Words from one dictionary added to words from another dictionary to make a string to be tested, with mangling rules for each dictionary.

Suppose one dictionary is bugs.txt and another is animals.txt.
I'd want apply a rule to bugs.txt to get ant00, ant01, ant02,... and another rule to animals.txt to get dog@, dog#, dog%,..., to be combined as ant00dog@, ant00dog@,... ant02dog%,....

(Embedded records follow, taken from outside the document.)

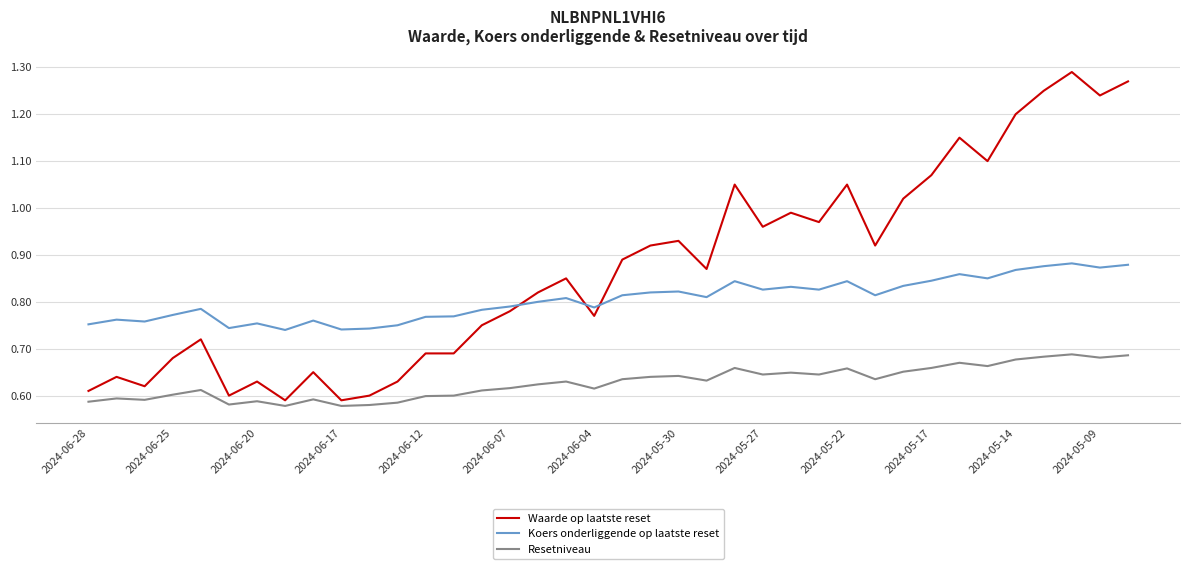

Which series has the largest total across all categories?

Waarde op laatste reset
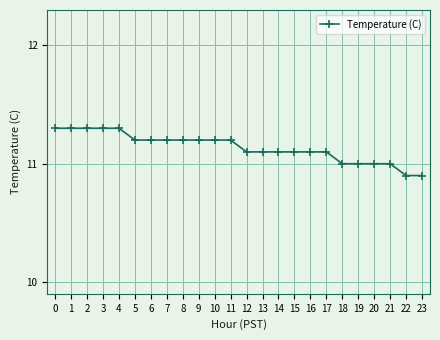

Reading left to right, list all the values displayed in this chart.

0=11.3	1=11.3	2=11.3	3=11.3	4=11.3	5=11.2	6=11.2	7=11.2	8=11.2	9=11.2	10=11.2	11=11.2	12=11.1	13=11.1	14=11.1	15=11.1	16=11.1	17=11.1	18=11.0	19=11.0	20=11.0	21=11.0	22=10.9	23=10.9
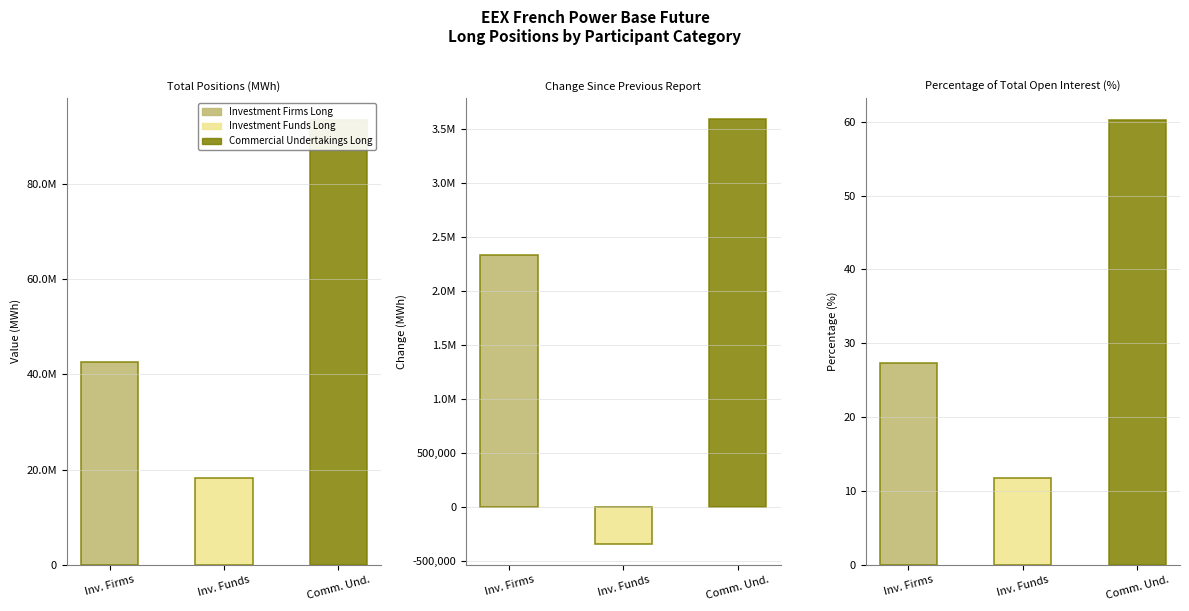

The Commercial Undertakings Long series shows 93432917.0 at Total Positions (MWh). True or false?

True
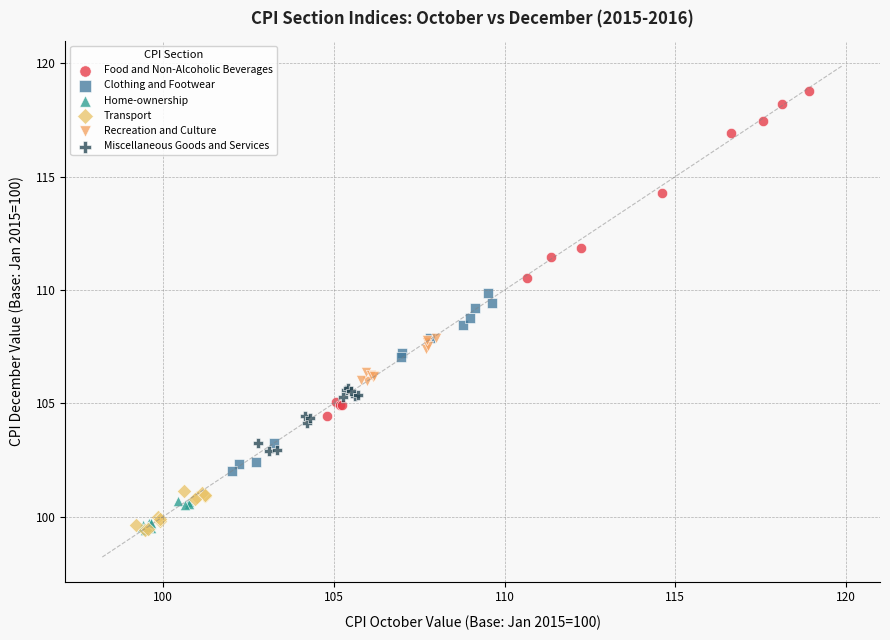

Which series reaches the maximum Y coordinate?

Food and Non-Alcoholic Beverages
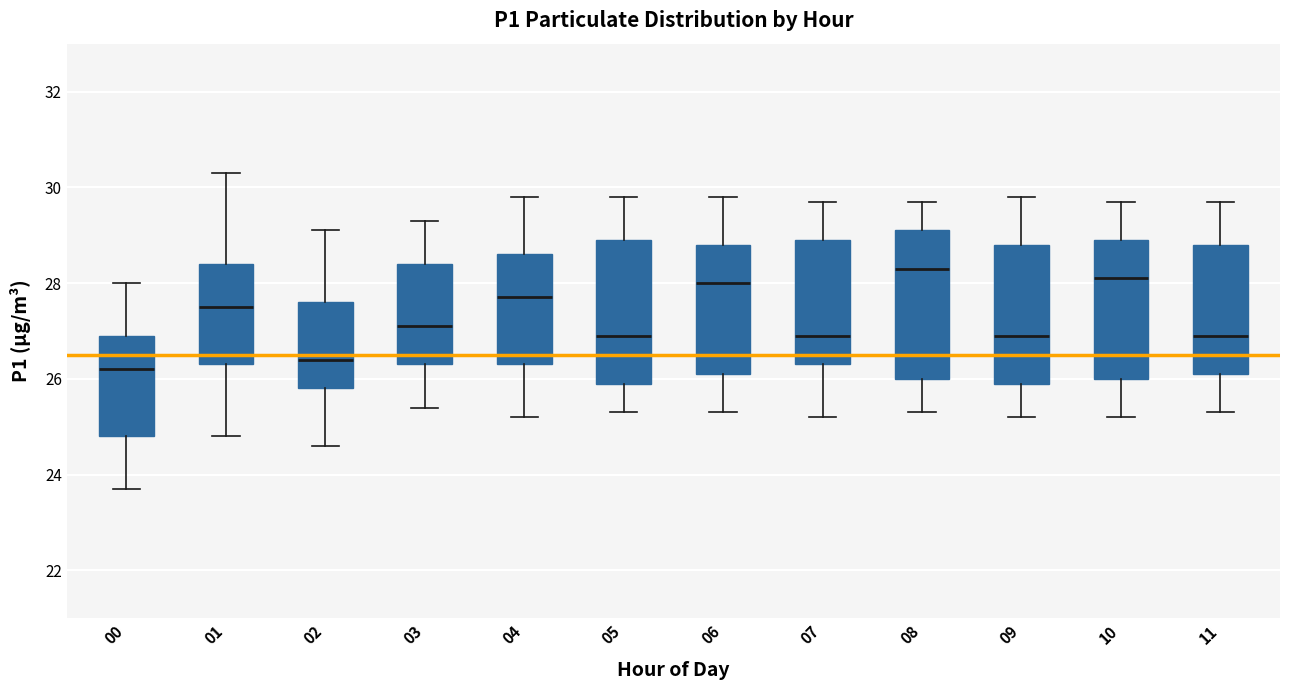

Reading left to right, transcribe this box plot: for each box, give where its median line is, the range the box spans, and where its two whiskers end, as read against the y-axis. The values are not printed on the chart, so give them approximately, as read against the axis.

00: median 26.2, box 24.8 to 27.0, whiskers 23.8 to 28.0
01: median 27.6, box 26.4 to 28.4, whiskers 24.8 to 30.4
02: median 26.4, box 25.8 to 27.6, whiskers 24.6 to 29.2
03: median 27.2, box 26.4 to 28.4, whiskers 25.4 to 29.4
04: median 27.8, box 26.4 to 28.6, whiskers 25.2 to 29.8
05: median 27.0, box 26.0 to 29.0, whiskers 25.4 to 29.8
06: median 28.0, box 26.2 to 28.8, whiskers 25.4 to 29.8
07: median 27.0, box 26.4 to 29.0, whiskers 25.2 to 29.8
08: median 28.4, box 26.0 to 29.2, whiskers 25.4 to 29.8
09: median 27.0, box 26.0 to 28.8, whiskers 25.2 to 29.8
10: median 28.2, box 26.0 to 29.0, whiskers 25.2 to 29.8
11: median 27.0, box 26.2 to 28.8, whiskers 25.4 to 29.8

The work would be done by the program, in a way similar to what some archive/document crackers, not by first generating a text file of the combinations and using that as the dictionary.
oclHashcat-plus can do this, but not with rules (currently).
https://hashcat.net/wiki/combinator_attack
To add to what chort said, it's also possible to do it with Oclhashcat-plus if you use dictionary + rules. You have bugs as a dictionary, use a first rule file to add the 00, 01, 02, etc, a second rule file containing the "rulified" animals.txt like $d$o$g, $c$a$t, $c$h$i$c$k$e$n. Finally, a third rule file that adds the symbols $@, $%.
I'm looking for something more straightforward, like in the "Password Definition Language" of the Parallel Password Recovery program mentioned earlier in this thread. See 4.2.2. "Dictionary words and their modifiers" at https://www.parallelrecovery.com/password...nguage.php:
$w = a word from the main dictionary
$u = a word from the user dictionary

The example I gave would be very easy to code.

What I also want is the trackability to record that I ran bugs.txt with the 'Append2Numbers rule combined with animals.txt with the 'Append1Special rule. Then I'll have a record of which dictionaries were run with which rules, to avoid repeating attacks, and plans which ones to try next.